Problems in the MMSEG algorithm

Source: Internet
Author: User
The complex maximal matching algorithm in Mmseg I don't understand, can someone explain it to me with an example?

Reply content:

The complex maximal matching algorithm in Mmseg I don't understand, can someone explain it to me with an example?

First of all, defining mmseg an important concept is Chunk, a word that contains 3 words.
The MMSEG algorithm is based on a conventional model, so the algorithm is also derived from the analysis and adaptation of the language library.

He has four rules:
Rule 1: Maximum match Maximum matching (the word contains the most chunk)
Rule 2: Maximum average vocabulary length largest average word lengths (the chunk with the most average number of words)
Rule 3: Minimum verb variance smallest variance of word lengths (the least chunk of the variance of the verb)
Rule 4: Maximum single-character freedom largest sum of degree of morphemic freedom of one-character words

    (取詞頻自由度最大的chunk, 也就是chunk中的詞的詞頻取對數後的和,)

The example is faster to understand:
We use the example of mmseg to "study The Origins of Life", but first of all, cut the Chunk is usually very much related to your own language library (the dictionary), not necessarily cut out with the following Chunk.

    1. Research | Life (length = 3)

    2. Research | Life (length = 4)

    3. Research | health | Life (length = 4)

    4. Research | life | up (length = 5)

    5. Research | life | origin (length = 6)

    6. Postgraduate | life | up (length = 5)

    7. Postgraduate | life | origin (length = 6)
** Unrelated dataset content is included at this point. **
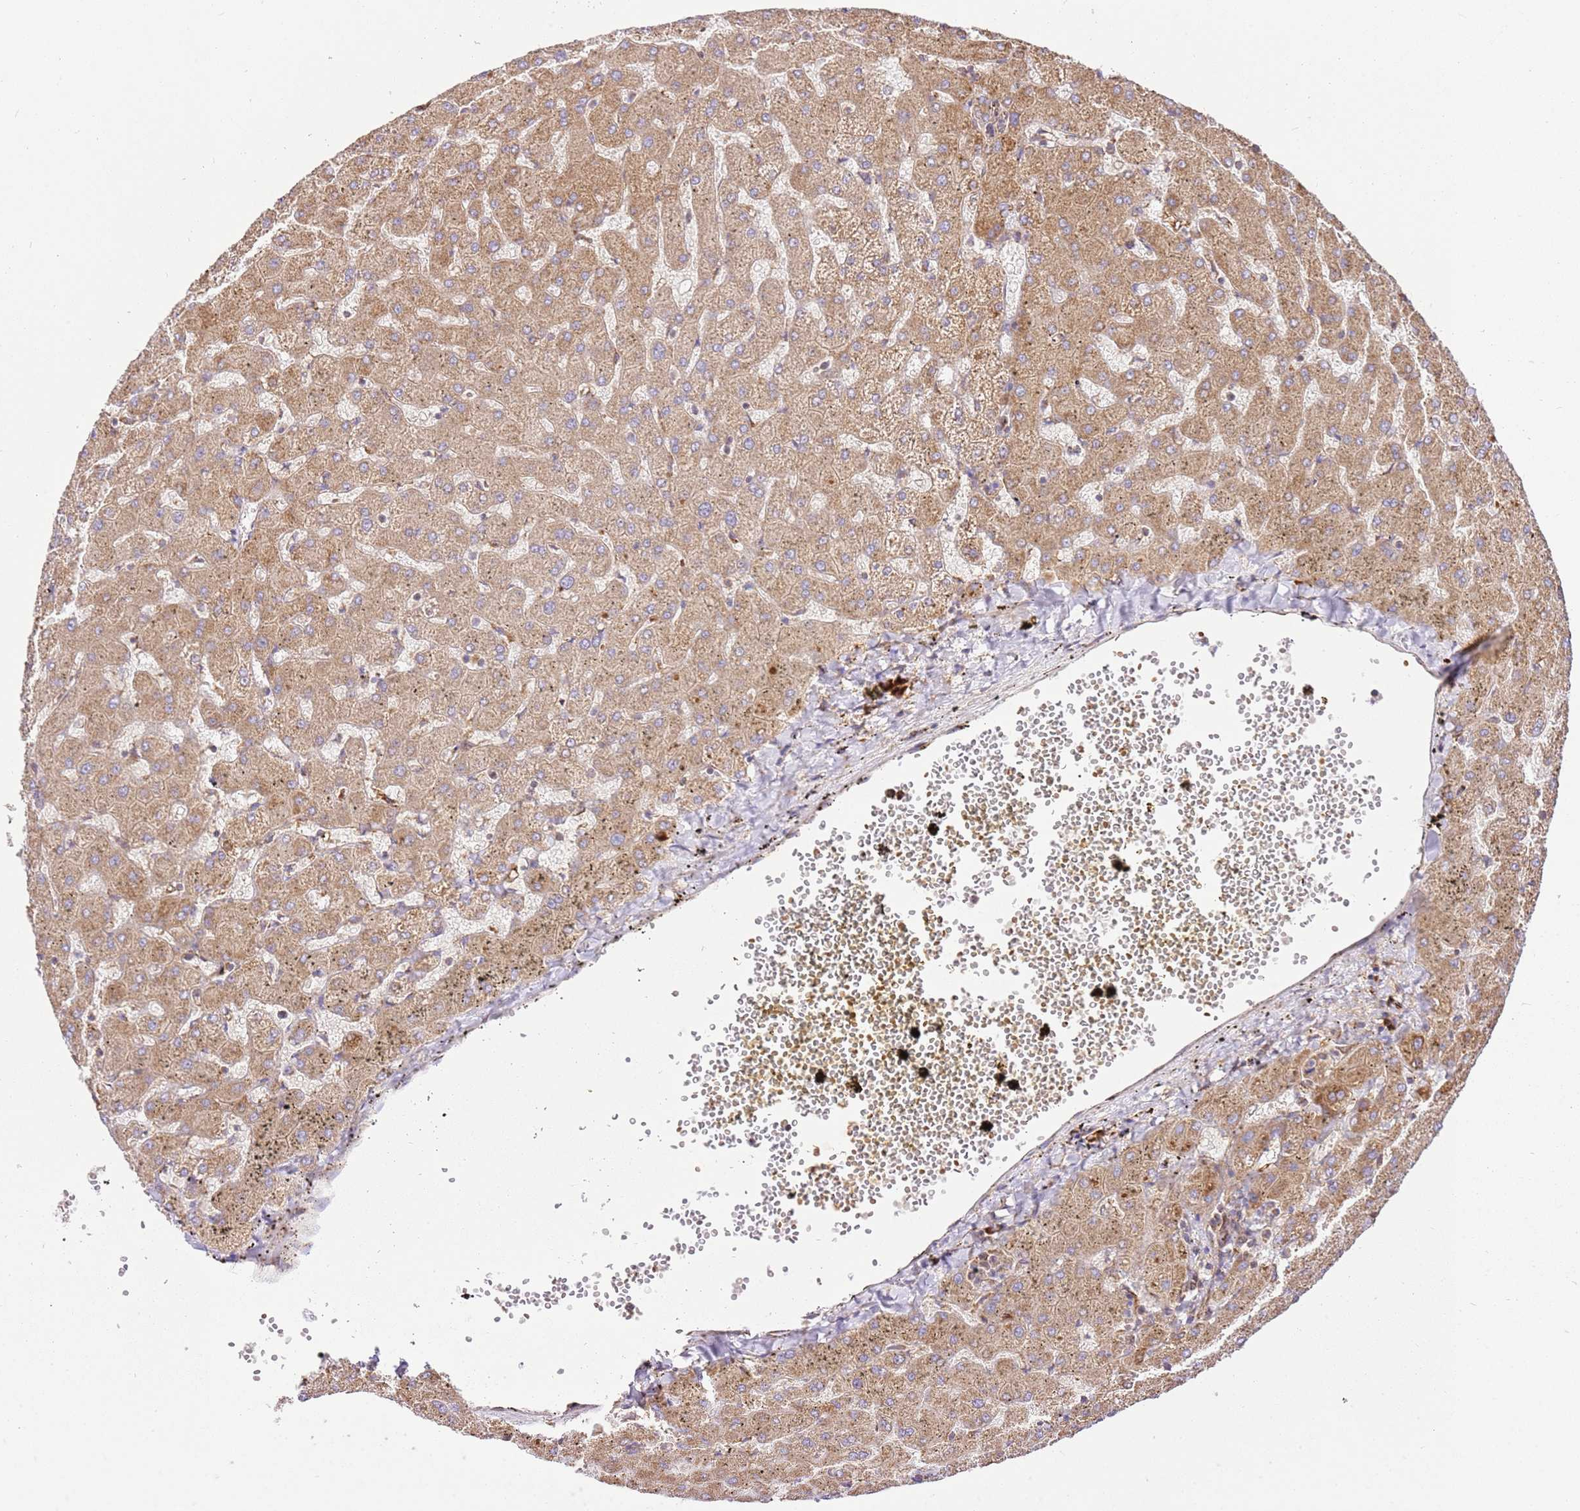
{"staining": {"intensity": "weak", "quantity": ">75%", "location": "cytoplasmic/membranous"}, "tissue": "liver", "cell_type": "Cholangiocytes", "image_type": "normal", "snomed": [{"axis": "morphology", "description": "Normal tissue, NOS"}, {"axis": "topography", "description": "Liver"}], "caption": "Immunohistochemical staining of unremarkable human liver displays low levels of weak cytoplasmic/membranous expression in approximately >75% of cholangiocytes.", "gene": "SPATA2L", "patient": {"sex": "female", "age": 63}}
Then use the four rules to match them in turn-

According to Rule 1, take the maximum length of the Chunk

    1. Research | life | origin (length = 6, average length = 2)
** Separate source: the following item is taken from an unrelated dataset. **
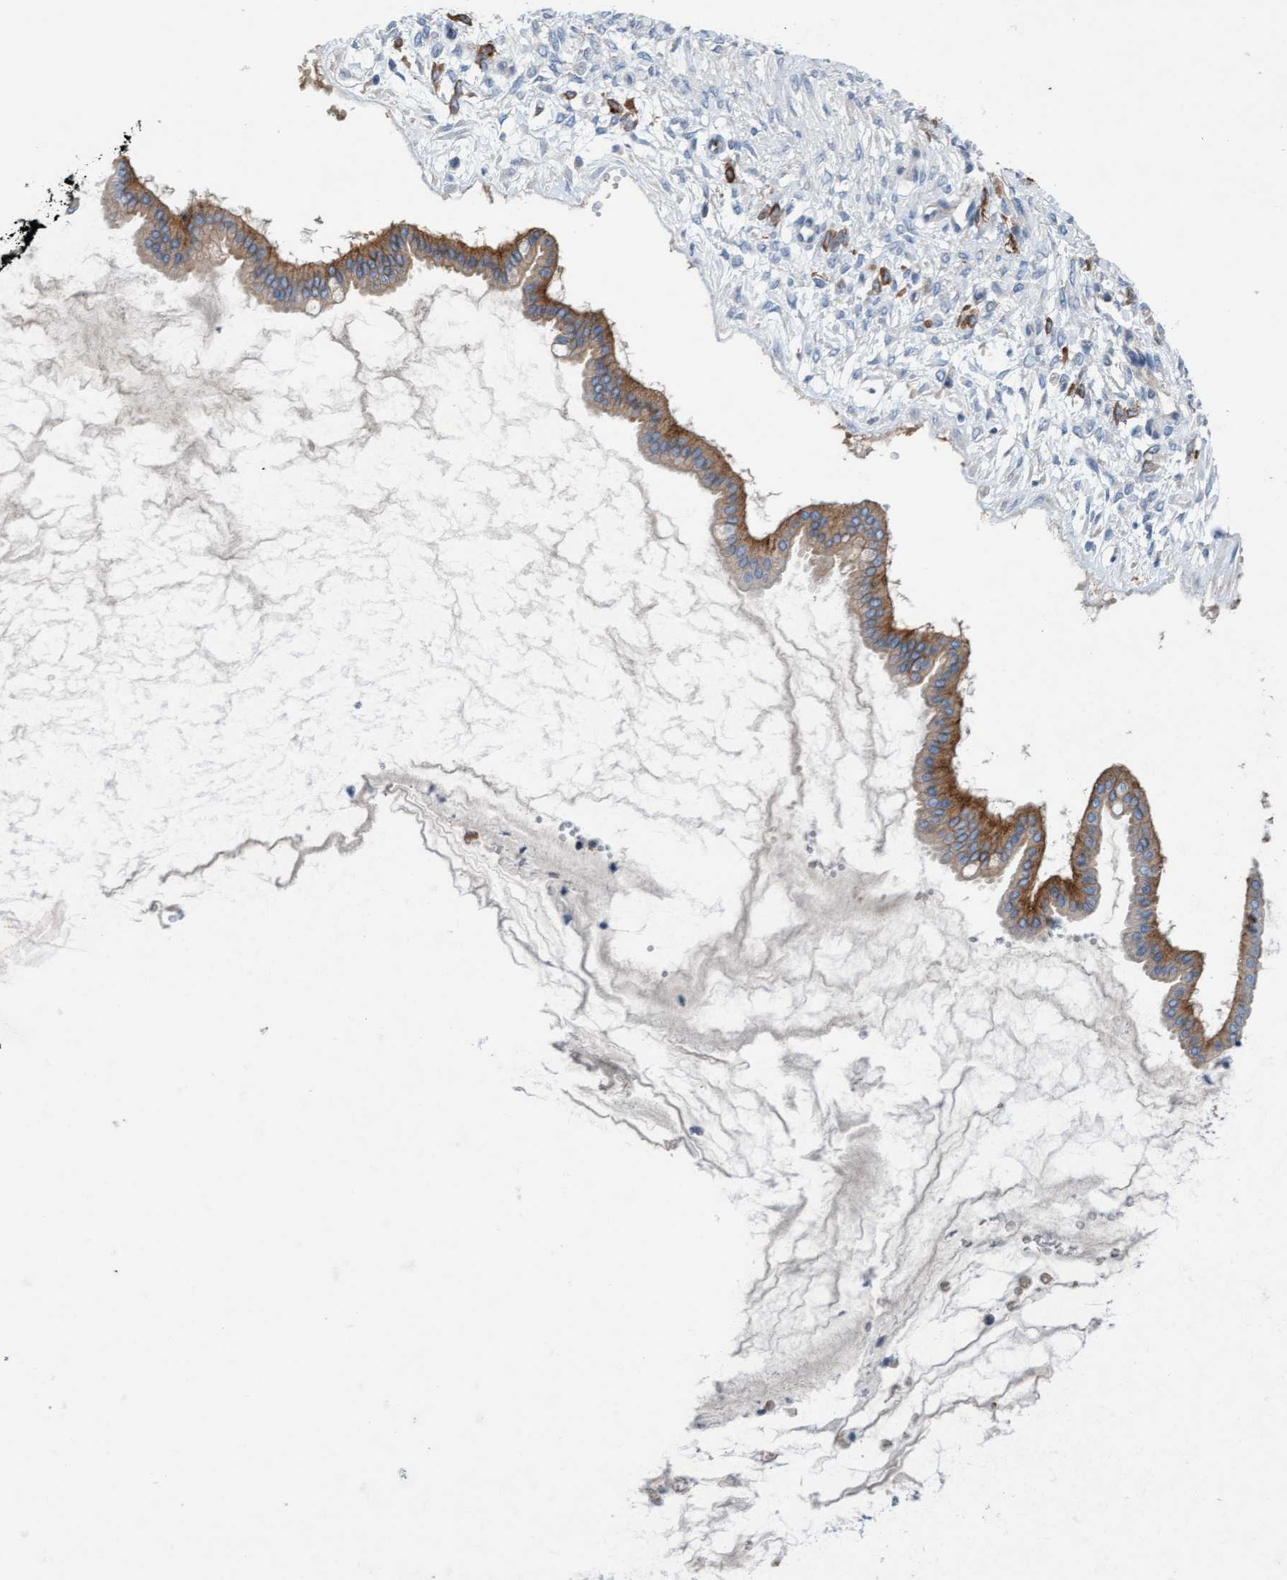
{"staining": {"intensity": "moderate", "quantity": ">75%", "location": "cytoplasmic/membranous"}, "tissue": "ovarian cancer", "cell_type": "Tumor cells", "image_type": "cancer", "snomed": [{"axis": "morphology", "description": "Cystadenocarcinoma, mucinous, NOS"}, {"axis": "topography", "description": "Ovary"}], "caption": "Protein analysis of mucinous cystadenocarcinoma (ovarian) tissue reveals moderate cytoplasmic/membranous staining in about >75% of tumor cells.", "gene": "SIGIRR", "patient": {"sex": "female", "age": 73}}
    2. Postgraduate | life | origin (length = 6, average length = 2)

According to the rules 2, take average length the largest Chunk

    1. Research | life | origin (length = 6, average length = 2, Variance = 0)

    2. Postgraduate | life | origin (length = 6, average length = 2, Variance = 4/9)

According to rule 3, take variance the smallest Chunk

    1. Research | life | origin (length = 6, average length = 2, Variance = 0)

Because there's a Chunk left, the rules 4 don't have to match.
The final result is "research | Life | Origin

If you need to use rules 4, the word in the phrase is to be yourself in your resignation code to define each word in the resignation code at some point in your information and at some point in time.
For example, number 5th Chunk: "Research" frequency = 3, "life" frequency = 5, "origin" of the word frequency =7
The and = Ln3+ln5+ln7 of the numbers
Other Chunk also use the same algorithm to calculate their pairs and
Finally, so the rest of the Chunk than to who the biggest to take who can.

But if the final match of four rules results in more than one Chunk, then mmseg will fail.

  • Contact Us

    The content source of this page is from Internet, which doesn't represent Alibaba Cloud's opinion; products and services mentioned on that page don't have any relationship with Alibaba Cloud. If the content of the page makes you feel confusing, please write us an email, we will handle the problem within 5 days after receiving your email.

    If you find any instances of plagiarism from the community, please send an email to: info-contact@alibabacloud.com and provide relevant evidence. A staff member will contact you within 5 working days.

    A Free Trial That Lets You Build Big!

    Start building with 50+ products and up to 12 months usage for Elastic Compute Service

    • Sales Support

      1 on 1 presale consultation

    • After-Sales Support

      24/7 Technical Support 6 Free Tickets per Quarter Faster Response

    • Alibaba Cloud offers highly flexible support services tailored to meet your exact needs.